The video for “Burning Bridges” was shot amid the mountains of the Snowdonia National Park in Wales by U.K.-based company Video Ink, which created the 2019 clip for “Masters of Destiny” in Iceland. Delain has been very pleased with its Video Ink collaborations, which also have yielded the recent live performance/lyric video for “One Second” and the brand-new “Ghost House Heart.”

The concept for “Burning Bridges” came from the lyrical theme, “talking about the protagonist who’s going from place to place, trying to escape negative energies,” says Wessels. “But they keep sticking to him. So at one point, the question is: Are these negative energies actually in your environment, or are you the one who’s causing them? Or do you need to resolve a conflict with yourself?… The guys from Video Ink took it to a whole new level with our little boy who is so unfortunate to be the protagonist in this story and causing mayhem wherever he goes.”

The video for “Ghost House Heart” is unusual in that it is the first time since the 2007 single “See Me in Shadow” from its 2006 debut, Lucidity, that Delain has released a ballad as a single and video. The group shot the new clip on rainy Friday the 13th in a dark, cold and allegedly haunted house in the heart of Liverpool, England. Westerholt loved the vibe of the location and the day.
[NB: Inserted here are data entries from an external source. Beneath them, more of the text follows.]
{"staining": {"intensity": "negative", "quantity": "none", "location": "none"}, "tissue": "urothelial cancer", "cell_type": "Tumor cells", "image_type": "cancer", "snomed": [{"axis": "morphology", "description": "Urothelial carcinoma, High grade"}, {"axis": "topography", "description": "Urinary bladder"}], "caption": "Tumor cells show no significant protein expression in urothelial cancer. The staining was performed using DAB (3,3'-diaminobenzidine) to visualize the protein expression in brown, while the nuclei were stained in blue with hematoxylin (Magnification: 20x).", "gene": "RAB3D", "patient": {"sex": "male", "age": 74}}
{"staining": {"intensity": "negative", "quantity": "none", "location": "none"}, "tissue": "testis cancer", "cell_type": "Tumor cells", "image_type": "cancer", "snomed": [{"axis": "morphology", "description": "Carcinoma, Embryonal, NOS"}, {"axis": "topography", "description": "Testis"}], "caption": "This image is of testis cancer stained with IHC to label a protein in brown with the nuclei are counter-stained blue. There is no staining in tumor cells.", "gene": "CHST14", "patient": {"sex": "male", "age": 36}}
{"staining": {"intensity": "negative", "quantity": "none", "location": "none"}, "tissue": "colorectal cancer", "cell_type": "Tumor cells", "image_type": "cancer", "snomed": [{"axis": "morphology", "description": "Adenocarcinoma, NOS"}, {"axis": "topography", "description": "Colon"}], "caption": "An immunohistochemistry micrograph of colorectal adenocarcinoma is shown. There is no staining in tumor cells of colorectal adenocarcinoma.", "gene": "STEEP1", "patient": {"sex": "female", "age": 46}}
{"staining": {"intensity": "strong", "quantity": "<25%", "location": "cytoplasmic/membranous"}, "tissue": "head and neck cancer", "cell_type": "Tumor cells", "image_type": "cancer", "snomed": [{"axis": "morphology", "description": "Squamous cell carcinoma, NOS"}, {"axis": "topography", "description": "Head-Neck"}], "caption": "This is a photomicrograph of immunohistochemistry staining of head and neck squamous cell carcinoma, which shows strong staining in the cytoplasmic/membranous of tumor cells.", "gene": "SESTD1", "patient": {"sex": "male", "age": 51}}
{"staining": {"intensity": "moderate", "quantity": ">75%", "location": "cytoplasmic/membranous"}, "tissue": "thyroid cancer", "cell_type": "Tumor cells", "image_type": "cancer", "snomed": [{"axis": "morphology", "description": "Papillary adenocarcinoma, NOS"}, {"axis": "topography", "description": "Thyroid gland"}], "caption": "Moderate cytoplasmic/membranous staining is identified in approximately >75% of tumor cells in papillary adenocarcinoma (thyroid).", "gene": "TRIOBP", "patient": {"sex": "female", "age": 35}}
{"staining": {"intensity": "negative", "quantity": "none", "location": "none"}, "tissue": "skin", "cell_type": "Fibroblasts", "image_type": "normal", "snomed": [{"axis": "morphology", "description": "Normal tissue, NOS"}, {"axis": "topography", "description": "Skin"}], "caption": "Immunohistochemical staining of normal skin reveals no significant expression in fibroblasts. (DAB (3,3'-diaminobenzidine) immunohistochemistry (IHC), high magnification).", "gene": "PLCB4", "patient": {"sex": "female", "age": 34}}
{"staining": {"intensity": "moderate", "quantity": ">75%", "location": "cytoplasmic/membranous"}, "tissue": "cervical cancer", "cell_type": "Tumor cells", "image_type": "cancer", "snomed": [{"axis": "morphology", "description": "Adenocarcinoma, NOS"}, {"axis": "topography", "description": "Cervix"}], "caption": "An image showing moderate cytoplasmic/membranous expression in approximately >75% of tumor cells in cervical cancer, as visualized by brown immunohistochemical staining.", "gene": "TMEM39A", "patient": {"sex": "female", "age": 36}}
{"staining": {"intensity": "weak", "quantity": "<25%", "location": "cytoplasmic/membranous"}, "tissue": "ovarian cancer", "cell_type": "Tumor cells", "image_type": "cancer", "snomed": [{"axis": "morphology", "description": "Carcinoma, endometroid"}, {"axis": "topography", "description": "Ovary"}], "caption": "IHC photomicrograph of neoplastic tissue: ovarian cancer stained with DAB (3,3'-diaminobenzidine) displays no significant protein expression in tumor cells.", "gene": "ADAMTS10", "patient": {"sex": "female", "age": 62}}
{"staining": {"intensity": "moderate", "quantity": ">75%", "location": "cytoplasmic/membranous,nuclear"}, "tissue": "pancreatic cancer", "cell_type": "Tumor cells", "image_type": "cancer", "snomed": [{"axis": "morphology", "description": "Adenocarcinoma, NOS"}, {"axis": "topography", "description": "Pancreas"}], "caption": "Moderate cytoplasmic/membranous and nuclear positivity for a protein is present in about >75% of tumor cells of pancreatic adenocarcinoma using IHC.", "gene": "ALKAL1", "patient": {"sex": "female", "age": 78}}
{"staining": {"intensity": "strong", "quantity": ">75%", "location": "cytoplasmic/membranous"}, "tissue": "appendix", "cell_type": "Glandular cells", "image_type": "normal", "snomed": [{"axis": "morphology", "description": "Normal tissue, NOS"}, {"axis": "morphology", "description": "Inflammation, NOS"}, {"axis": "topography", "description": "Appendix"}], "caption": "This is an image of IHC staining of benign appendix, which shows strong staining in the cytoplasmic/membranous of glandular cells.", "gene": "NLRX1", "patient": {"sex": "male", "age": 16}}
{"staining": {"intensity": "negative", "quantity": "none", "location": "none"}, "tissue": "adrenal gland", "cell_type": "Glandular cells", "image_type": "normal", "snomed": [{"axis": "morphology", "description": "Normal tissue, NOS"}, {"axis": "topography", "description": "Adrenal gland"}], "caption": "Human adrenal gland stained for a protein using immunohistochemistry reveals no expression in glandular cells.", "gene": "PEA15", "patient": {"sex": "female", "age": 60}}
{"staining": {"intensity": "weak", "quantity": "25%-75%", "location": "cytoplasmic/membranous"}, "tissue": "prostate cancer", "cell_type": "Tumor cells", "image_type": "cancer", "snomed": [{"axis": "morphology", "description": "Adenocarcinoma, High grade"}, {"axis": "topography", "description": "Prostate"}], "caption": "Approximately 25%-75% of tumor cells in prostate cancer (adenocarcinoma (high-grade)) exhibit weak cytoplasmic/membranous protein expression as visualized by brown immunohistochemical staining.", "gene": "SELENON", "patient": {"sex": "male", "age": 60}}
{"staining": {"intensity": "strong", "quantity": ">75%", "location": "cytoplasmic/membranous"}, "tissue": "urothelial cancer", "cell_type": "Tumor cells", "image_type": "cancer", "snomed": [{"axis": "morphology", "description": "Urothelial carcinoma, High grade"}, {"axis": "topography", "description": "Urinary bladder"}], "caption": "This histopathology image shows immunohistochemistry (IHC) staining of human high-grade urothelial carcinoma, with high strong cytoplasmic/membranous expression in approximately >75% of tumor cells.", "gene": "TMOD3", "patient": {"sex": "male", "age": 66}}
The video only features him and Wessels in the house intercut with moody shots of churning clouds and water.

Wessels says that “Ghost House Heart” developed out of a piano jam session with Westerholt, and it invokes many ideas in her mind’s eye — desolation, dystopia, ice, snow and homesickness. “A key lyric for me is, ‘I live in the shadow of your love,’ so it’s reliving something that’s already been and knowing that you can’t return,” explains the singer. “It’s a small video, but it’s very much about the atmosphere and the emotions that the song conveys.”

One Apocalypse & Chill song that touches upon a very real-world issue is “Chemical Redemption,” which is Wessels’ mea culpa for her words in “Your Body Is a Battleground” from 2016’s The Human Contradiction. She was angered by seeing a lot of people who had received “the wrong medication or overmedication,” she recalls. “The lyrics in that one were very angry toward medicine in general and that [pharmaceutical] industry having too much power and [valuing] money over health. It was angry but not nuanced.”

Like any other performer, Wessels is used to being trolled by armchair critics, but this was the first time people commented negatively about her lyrics where she really took notice. A number of fans who relied on various types of medication on a daily basis were unhappy with how she had broached the topic.

“I felt really, really bad about it,” concedes Wessels. “I wrote most of them back personally: ‘I’m so sorry. It came from a place of anger, and I’m going to learn from this as a songwriter.’ I think I made peace with most of them. Ironically, I myself am depending on certain medication right now, and I thought it was good to do a follow-up [song]. All the nuance that I didn’t put into that track back then is put into this one, so this is the redemption song from my perspective. There are two sides to every story, and even in a medium where certain fiction and making things bigger is allowed, it’s still good to be nuanced when it’s about people’s personal lives and, in this case, people’s bodies.”